‘And you do not believe, my grave cousin,’ said she, in her own half-jesting, wholly earnest way, ‘that a woman can love as deeply and long as the man who loves her?’
‘Bah!’ said I, bitterly, ‘women sometimes, like men, are revengeful, proud, or ambitious, but it is on a smaller scale. Every thing about them, every feeling and impulse is on a small scale. Very good objects they make for men to love; because, when one will be such a fool, it doesn’t much matter where he places his affection.’
The poor girl looked grieved, but responded with a semblance of gaiety nevertheless: ‘Ah, you think so now, but you will be just such a fool yourself, one of these days; and then you will find out that it is necessary for a woman to have a soul; and more than that—that she has one.’
‘Much obliged for your flattering opinion,’ said I. ‘But see here, my bonny Jane, did it never enter into your innocent little heart to think how you would love?’
‘Oh yes,’ she answered quickly; ‘but that is all guess-work. I don’t know, because I haven’t yet found a man to my taste.’

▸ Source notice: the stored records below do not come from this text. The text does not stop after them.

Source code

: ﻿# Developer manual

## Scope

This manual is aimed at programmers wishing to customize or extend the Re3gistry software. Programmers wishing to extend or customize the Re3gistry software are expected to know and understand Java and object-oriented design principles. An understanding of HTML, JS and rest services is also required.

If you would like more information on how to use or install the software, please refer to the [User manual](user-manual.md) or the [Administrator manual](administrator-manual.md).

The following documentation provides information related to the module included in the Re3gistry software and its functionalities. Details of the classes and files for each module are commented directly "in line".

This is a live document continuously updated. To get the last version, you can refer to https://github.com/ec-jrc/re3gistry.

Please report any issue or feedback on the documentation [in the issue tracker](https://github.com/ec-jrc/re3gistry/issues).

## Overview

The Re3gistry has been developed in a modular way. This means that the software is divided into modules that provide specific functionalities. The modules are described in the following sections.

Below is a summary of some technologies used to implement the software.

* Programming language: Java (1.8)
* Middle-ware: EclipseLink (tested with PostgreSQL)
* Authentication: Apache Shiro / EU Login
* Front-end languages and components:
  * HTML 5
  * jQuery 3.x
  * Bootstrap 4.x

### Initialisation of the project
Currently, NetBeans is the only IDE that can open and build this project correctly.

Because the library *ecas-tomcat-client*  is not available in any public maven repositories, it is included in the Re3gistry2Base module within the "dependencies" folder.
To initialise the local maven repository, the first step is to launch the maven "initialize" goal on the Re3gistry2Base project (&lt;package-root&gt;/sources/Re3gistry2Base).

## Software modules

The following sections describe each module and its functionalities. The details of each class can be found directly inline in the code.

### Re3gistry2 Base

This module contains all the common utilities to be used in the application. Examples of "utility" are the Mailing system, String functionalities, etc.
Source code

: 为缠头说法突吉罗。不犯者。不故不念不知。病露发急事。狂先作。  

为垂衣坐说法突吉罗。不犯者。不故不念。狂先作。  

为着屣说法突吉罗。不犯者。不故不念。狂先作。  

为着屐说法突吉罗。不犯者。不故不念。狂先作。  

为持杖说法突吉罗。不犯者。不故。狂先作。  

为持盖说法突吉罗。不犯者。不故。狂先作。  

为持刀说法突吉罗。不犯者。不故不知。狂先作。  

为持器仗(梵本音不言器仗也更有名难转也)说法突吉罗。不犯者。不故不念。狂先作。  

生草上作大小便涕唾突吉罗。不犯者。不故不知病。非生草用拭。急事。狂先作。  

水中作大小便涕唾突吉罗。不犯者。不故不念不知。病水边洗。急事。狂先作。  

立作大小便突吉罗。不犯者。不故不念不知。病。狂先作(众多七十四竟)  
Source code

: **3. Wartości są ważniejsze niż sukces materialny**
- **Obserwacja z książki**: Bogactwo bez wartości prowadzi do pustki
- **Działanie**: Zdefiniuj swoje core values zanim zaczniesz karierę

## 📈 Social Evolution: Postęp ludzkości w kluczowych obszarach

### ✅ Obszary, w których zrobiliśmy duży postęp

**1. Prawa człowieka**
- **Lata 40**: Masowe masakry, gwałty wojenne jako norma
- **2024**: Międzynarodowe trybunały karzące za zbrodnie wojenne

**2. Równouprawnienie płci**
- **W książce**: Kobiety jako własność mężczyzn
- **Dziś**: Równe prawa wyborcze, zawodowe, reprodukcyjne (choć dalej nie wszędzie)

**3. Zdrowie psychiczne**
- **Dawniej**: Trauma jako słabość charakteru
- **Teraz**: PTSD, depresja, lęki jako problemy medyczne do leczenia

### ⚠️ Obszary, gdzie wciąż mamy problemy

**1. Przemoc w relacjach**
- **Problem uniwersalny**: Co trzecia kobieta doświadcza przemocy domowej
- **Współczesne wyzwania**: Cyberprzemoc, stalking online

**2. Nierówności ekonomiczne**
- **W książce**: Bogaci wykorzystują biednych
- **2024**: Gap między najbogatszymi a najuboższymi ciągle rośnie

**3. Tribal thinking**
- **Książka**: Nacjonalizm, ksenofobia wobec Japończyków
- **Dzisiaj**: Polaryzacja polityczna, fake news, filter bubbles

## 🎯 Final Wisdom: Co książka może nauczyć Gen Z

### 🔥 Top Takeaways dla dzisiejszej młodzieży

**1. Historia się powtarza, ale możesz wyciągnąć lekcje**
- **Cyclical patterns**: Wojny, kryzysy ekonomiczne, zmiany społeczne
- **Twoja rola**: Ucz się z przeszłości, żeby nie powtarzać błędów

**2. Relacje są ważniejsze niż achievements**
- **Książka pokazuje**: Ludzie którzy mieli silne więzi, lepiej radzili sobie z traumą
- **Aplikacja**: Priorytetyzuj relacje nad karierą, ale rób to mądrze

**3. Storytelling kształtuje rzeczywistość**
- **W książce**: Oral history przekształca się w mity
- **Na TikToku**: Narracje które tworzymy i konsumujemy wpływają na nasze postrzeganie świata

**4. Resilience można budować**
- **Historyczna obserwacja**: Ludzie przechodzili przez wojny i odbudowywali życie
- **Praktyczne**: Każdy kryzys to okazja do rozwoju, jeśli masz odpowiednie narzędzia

Of course I knew that I could not be to her taste; but a plain man does not like to be told that he is ugly, though he may be perfectly conscious of the fact. And so this avowal, which was made with the most unthinking honesty and simplicity, while it added weight to my despair, by a very usual consequence, made me desperate.
‘You are certain,’ I asked, after a pause, ‘that you do not know what love is by experience?’
‘Perfectly,’ she answered, half laughing.
‘And that you mean to know, some time?’
‘To be sure,’ said she, ‘when the right man and the right time come.’